TASK TO COMPLETE>
In the copy, include no images. Reproduce the entries exactly.

Extracted data entries>
********************

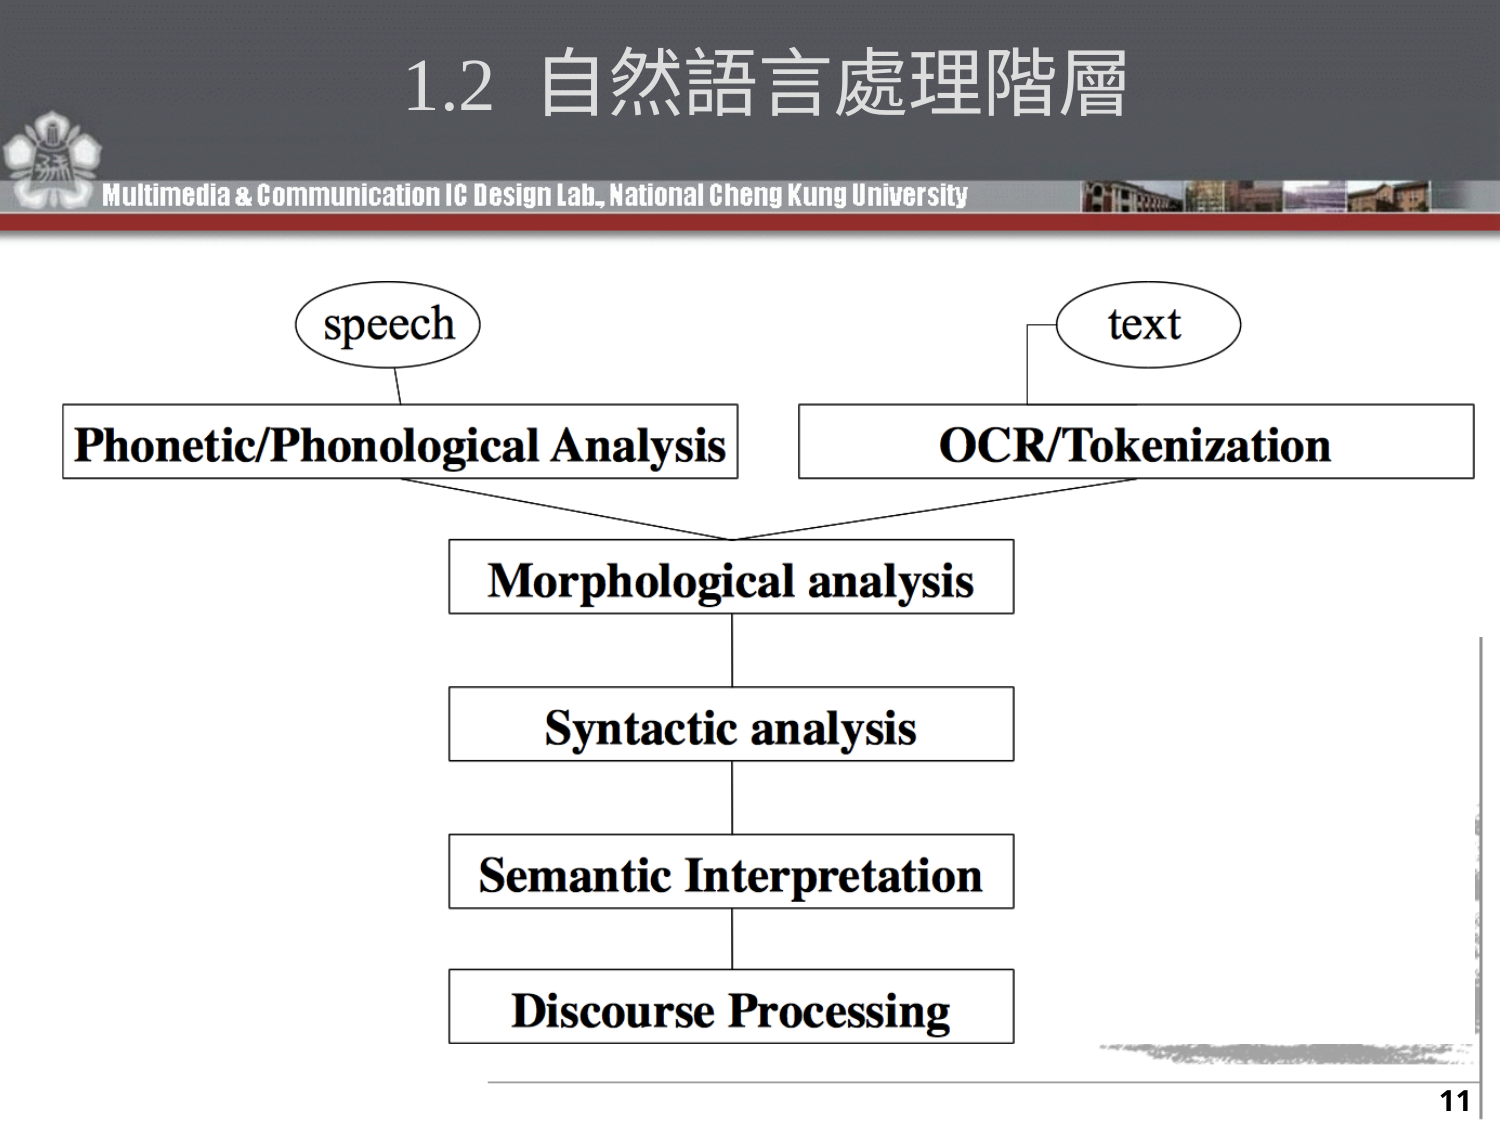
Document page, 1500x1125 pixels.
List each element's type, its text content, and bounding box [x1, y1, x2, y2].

title 1.2 自然語言處理階層 [41, 0, 1495, 162]
picture [0, 0, 1500, 246]
picture [460, 637, 1500, 1121]
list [62, 281, 1476, 1044]
slide_number 11 [1174, 1074, 1488, 1125]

********************

YOUR RESPONSE>
Document page, 1500x1125 pixels.
List each element's type, its text content, and bounding box [x1, y1, x2, y2].

title 1.2 自然語言處理階層 [41, 0, 1495, 162]
picture [0, 0, 1500, 246]
picture [460, 637, 1500, 1121]
list [62, 281, 1476, 1044]
slide_number 11 [1174, 1074, 1488, 1125]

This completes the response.